Archive for April 2007
When upgrading to new data collectors we found that the number of graphs supported was a function of the memory size of the server, and more specifically, by the number of RRD files that the server manages to cache in memory. Once the cache overflows, writing collected samples to RRD files slows down by a factor 20.
In production we had a little over 40,000 graphs at the time of upgrade. Both the new and the old servers had 4 Gb of memory, but in the new servers only 3.25 Gb were available, for unknown reasons. This caused to push the cache just over the limit, and the updating the graphs got slow.

· · · ·

◆ Written problem 1 ◆
Rewrite the part of the rows that opens with the line containing "Survey the image" and runs through the end of the rows, changing "objects" to "features" and leaving everything else as it is. Leave the pictures out of your answer.

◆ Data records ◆
· · · ·

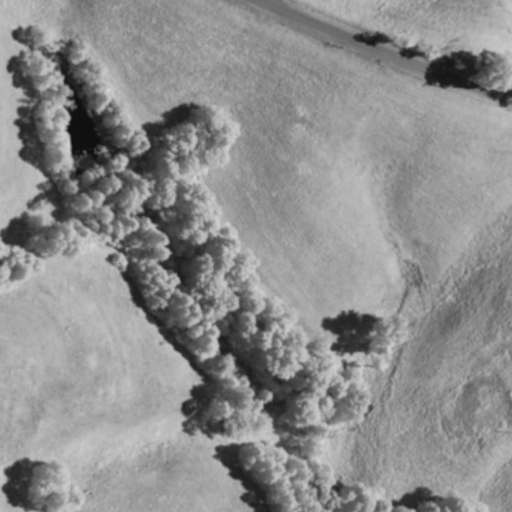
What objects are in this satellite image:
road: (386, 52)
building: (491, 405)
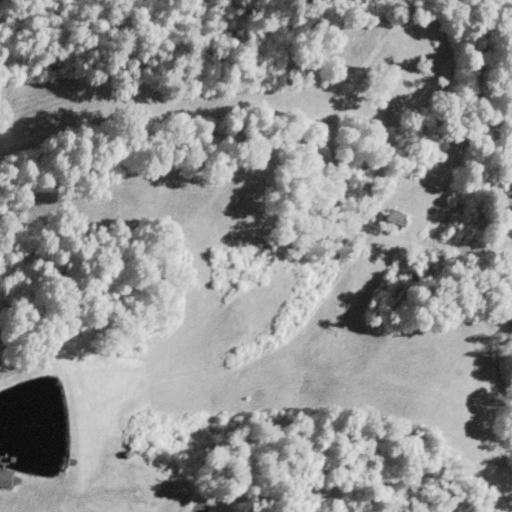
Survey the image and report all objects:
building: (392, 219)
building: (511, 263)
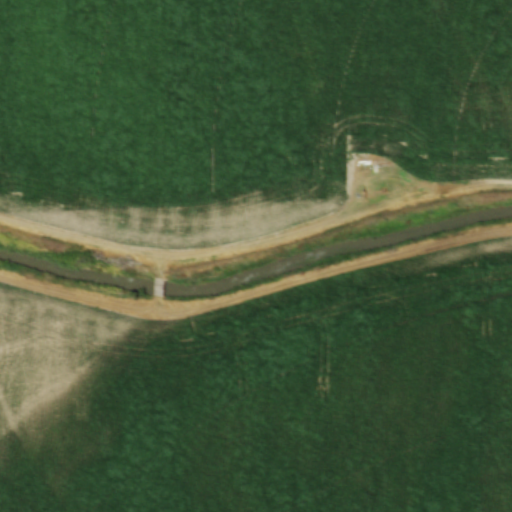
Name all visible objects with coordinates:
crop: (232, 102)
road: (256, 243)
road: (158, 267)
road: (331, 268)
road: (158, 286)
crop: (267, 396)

· · · ·

◆ Written problem 2 ◆
Answer these questions from the post about the data collector upgrade:
(a) How many graphs were in production at the time of the upgrade?
(b) By what factor does writing samples to RRD files slow down once the cache overflows?
(c) How much memory was available on the new servers?

◆ Finished answer 1 ◆
Survey the image and report all features:
building: (392, 219)
building: (511, 263)
Name all visible features with coordinates:
crop: (232, 102)
road: (256, 243)
road: (158, 267)
road: (331, 268)
road: (158, 286)
crop: (267, 396)

◆ Finished answer 2 ◆
(a) A little over 40,000.
(b) A factor of 20.
(c) 3.25 Gb.